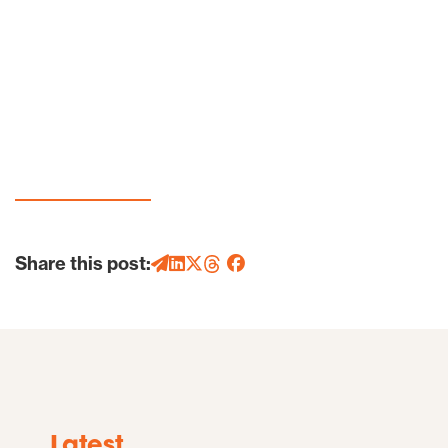
Share this post:
Latest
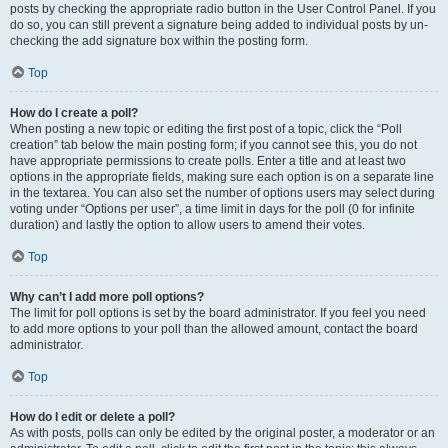
posts by checking the appropriate radio button in the User Control Panel. If you
do so, you can still prevent a signature being added to individual posts by un-
checking the add signature box within the posting form.
Top
How do I create a poll?
When posting a new topic or editing the first post of a topic, click the “Poll
creation” tab below the main posting form; if you cannot see this, you do not
have appropriate permissions to create polls. Enter a title and at least two
options in the appropriate fields, making sure each option is on a separate line
in the textarea. You can also set the number of options users may select during
voting under “Options per user”, a time limit in days for the poll (0 for infinite
duration) and lastly the option to allow users to amend their votes.
Top
Why can’t I add more poll options?
The limit for poll options is set by the board administrator. If you feel you need
to add more options to your poll than the allowed amount, contact the board
administrator.
Top
How do I edit or delete a poll?
As with posts, polls can only be edited by the original poster, a moderator or an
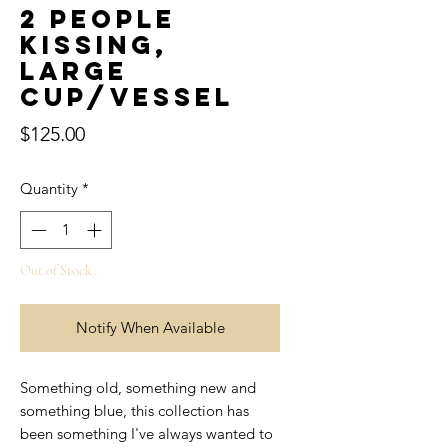
2 People
Kissing,
Large
Cup/Vessel
Price
$125.00
Quantity
*
Out of Stock
Notify When Available
Something old, something new and
something blue, this collection has
been something I've always wanted to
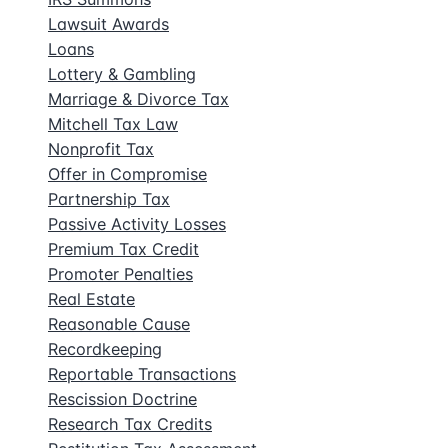
Lawsuit Awards
Loans
Lottery & Gambling
Marriage & Divorce Tax
Mitchell Tax Law
Nonprofit Tax
Offer in Compromise
Partnership Tax
Passive Activity Losses
Premium Tax Credit
Promoter Penalties
Real Estate
Reasonable Cause
Recordkeeping
Reportable Transactions
Rescission Doctrine
Research Tax Credits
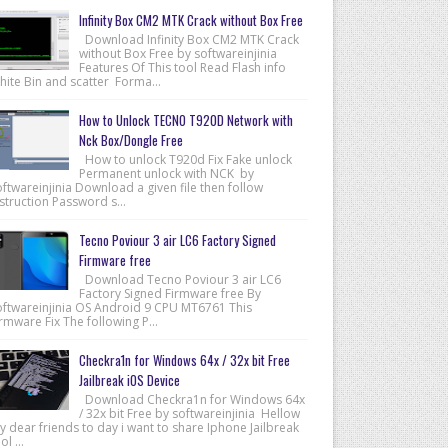
Infinity Box CM2 MTK Crack without Box Free
Download Infinity Box CM2 MTK Crack
without Box Free by softwareinjinia
Features Of This tool Read Flash info
hite Bin and scatter Forma...
How to Unlock TECNO T920D Network with
Nck Box/Dongle Free
How to unlock T920d Fix Fake unlock
Permanent unlock with NCK by
ftwareinjinia Download a given file then follow
struction Password s...
Tecno Poviour 3 air LC6 Factory Signed
Firmware free
Download Tecno Poviour 3 air LC6
Factory Signed Firmware free By
oftwareinjinia OS Android 9 CPU MT6761 This
rmware Fix The following P...
Checkra1n for Windows 64x / 32x bit Free
Jailbreak iOS Device
Download Checkra1n for Windows 64x
/ 32x bit Free by softwareinjinia Hellow
 dear friends to day i want to share Iphone Jailbreak
ol ...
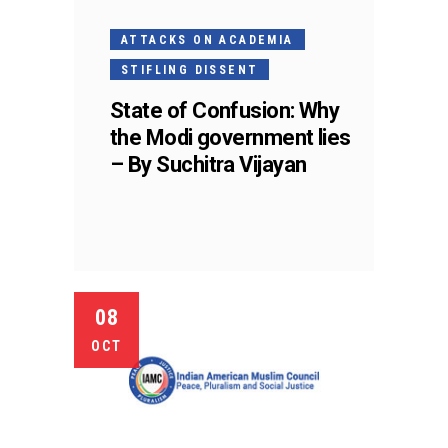
ATTACKS ON ACADEMIA
STIFLING DISSENT
State of Confusion: Why
the Modi government lies
– By Suchitra Vijayan
08
OCT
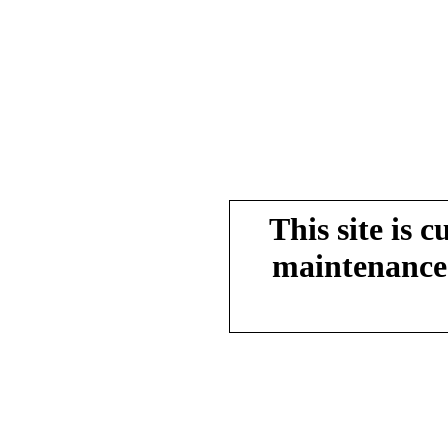
This site is 
maintenance.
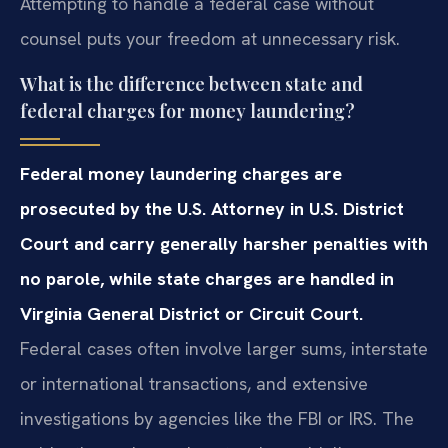
Attempting to handle a federal case without
counsel puts your freedom at unnecessary risk.
What is the difference between state and
federal charges for money laundering?
Federal money laundering charges are
prosecuted by the U.S. Attorney in U.S. District
Court and carry generally harsher penalties with
no parole, while state charges are handled in
Virginia General District or Circuit Court.
Federal cases often involve larger sums, interstate
or international transactions, and extensive
investigations by agencies like the FBI or IRS. The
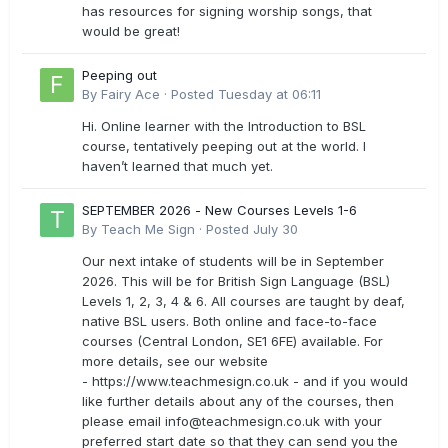
has resources for signing worship songs, that
would be great!
Peeping out
By
Fairy Ace
·
Posted
Tuesday at 06:11
Hi. Online learner with the Introduction to BSL
course, tentatively peeping out at the world. I
haven’t learned that much yet.
SEPTEMBER 2026 - New Courses Levels 1-6
By
Teach Me Sign
·
Posted
July 30
Our next intake of students will be in September
2026. This will be for British Sign Language (BSL)
Levels 1, 2, 3, 4 & 6. All courses are taught by deaf,
native BSL users. Both online and face-to-face
courses (Central London, SE1 6FE) available. For
more details, see our website
- https://www.teachmesign.co.uk - and if you would
like further details about any of the courses, then
please email
info@teachmesign.co.uk
with your
preferred start date so that they can send you the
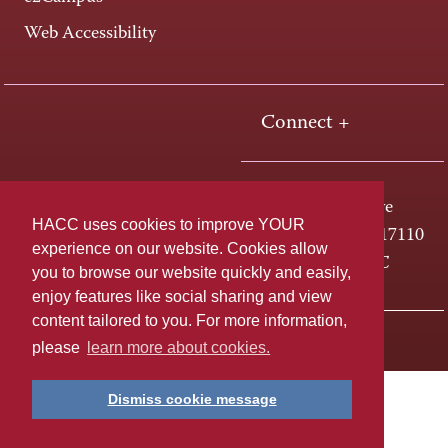
Web Accessibility
Connect +
One HACC Drive
HACC uses cookies to improve YOUR
Harrisburg, PA 17110
experience on our website. Cookies allow
800-ABC-HACC
you to browse our website quickly and easily,
enjoy features like social sharing and view
content tailored to you. For more information,
Last page update: April 01, 2025
Privacy Policy
please
learn more about cookies.
Dismiss cookie message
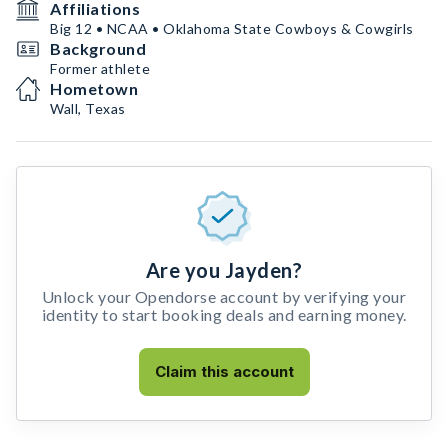
Affiliations
Big 12 • NCAA • Oklahoma State Cowboys & Cowgirls
Background
Former athlete
Hometown
Wall, Texas
Are you Jayden?
Unlock your Opendorse account by verifying your
identity to start booking deals and earning money.
Claim this account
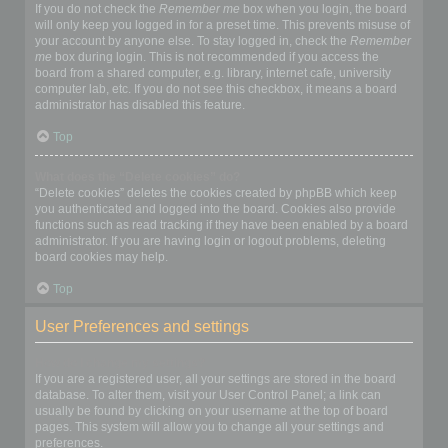
If you do not check the
Remember me
box when you login, the board
will only keep you logged in for a preset time. This prevents misuse of
your account by anyone else. To stay logged in, check the
Remember
me
box during login. This is not recommended if you access the
board from a shared computer, e.g. library, internet cafe, university
computer lab, etc. If you do not see this checkbox, it means a board
administrator has disabled this feature.
Top
What does the “Delete cookies” do?
“Delete cookies” deletes the cookies created by phpBB which keep
you authenticated and logged into the board. Cookies also provide
functions such as read tracking if they have been enabled by a board
administrator. If you are having login or logout problems, deleting
board cookies may help.
Top
User Preferences and settings
How do I change my settings?
If you are a registered user, all your settings are stored in the board
database. To alter them, visit your User Control Panel; a link can
usually be found by clicking on your username at the top of board
pages. This system will allow you to change all your settings and
preferences.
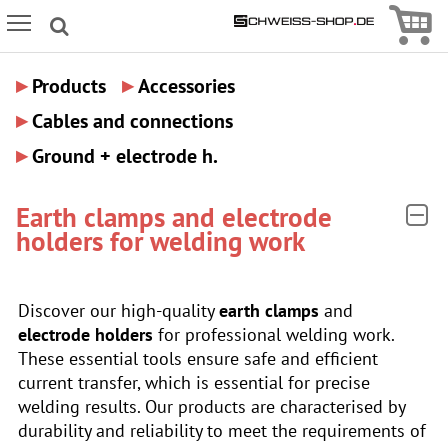
Icon
Icon Menu
▸
▸
Products
Accessories
▸
Cables and connections
▸
Ground + electrode h.
Earth clamps and electrode
holders for welding work
Discover our high-quality
earth clamps
and
electrode holders
for professional welding work.
These essential tools ensure safe and efficient
current transfer, which is essential for precise
welding results. Our products are characterised by
durability and reliability to meet the requirements of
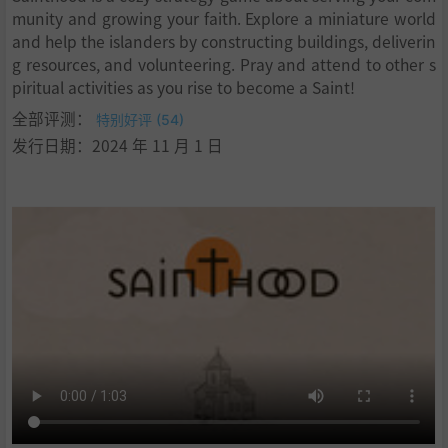
munity and growing your faith. Explore a miniature world
and help the islanders by constructing buildings, deliverin
g resources, and volunteering. Pray and attend to other s
piritual activities as you rise to become a Saint!
全部评测：
特别好评 (54)
发行日期：2024 年 11 月 1 日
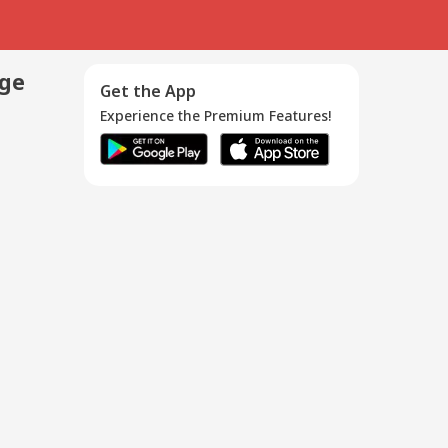
age
Get the App
Experience the Premium Features!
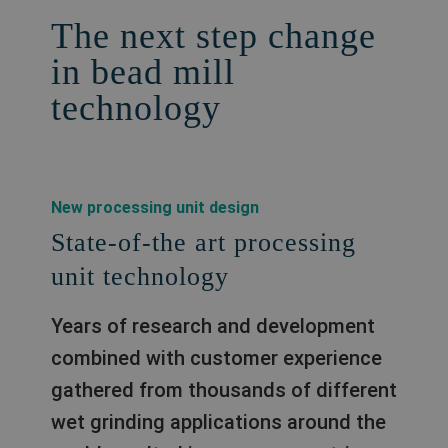
The next step change
in bead mill
technology
New processing unit design
State-of-the art processing
unit technology
Years of research and development
combined with customer experience
gathered from thousands of different
wet grinding applications around the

▶ Task item
Count the lines in the data above that contain the string "Poviour", and give only the number.

▶ Solution for this exercise
2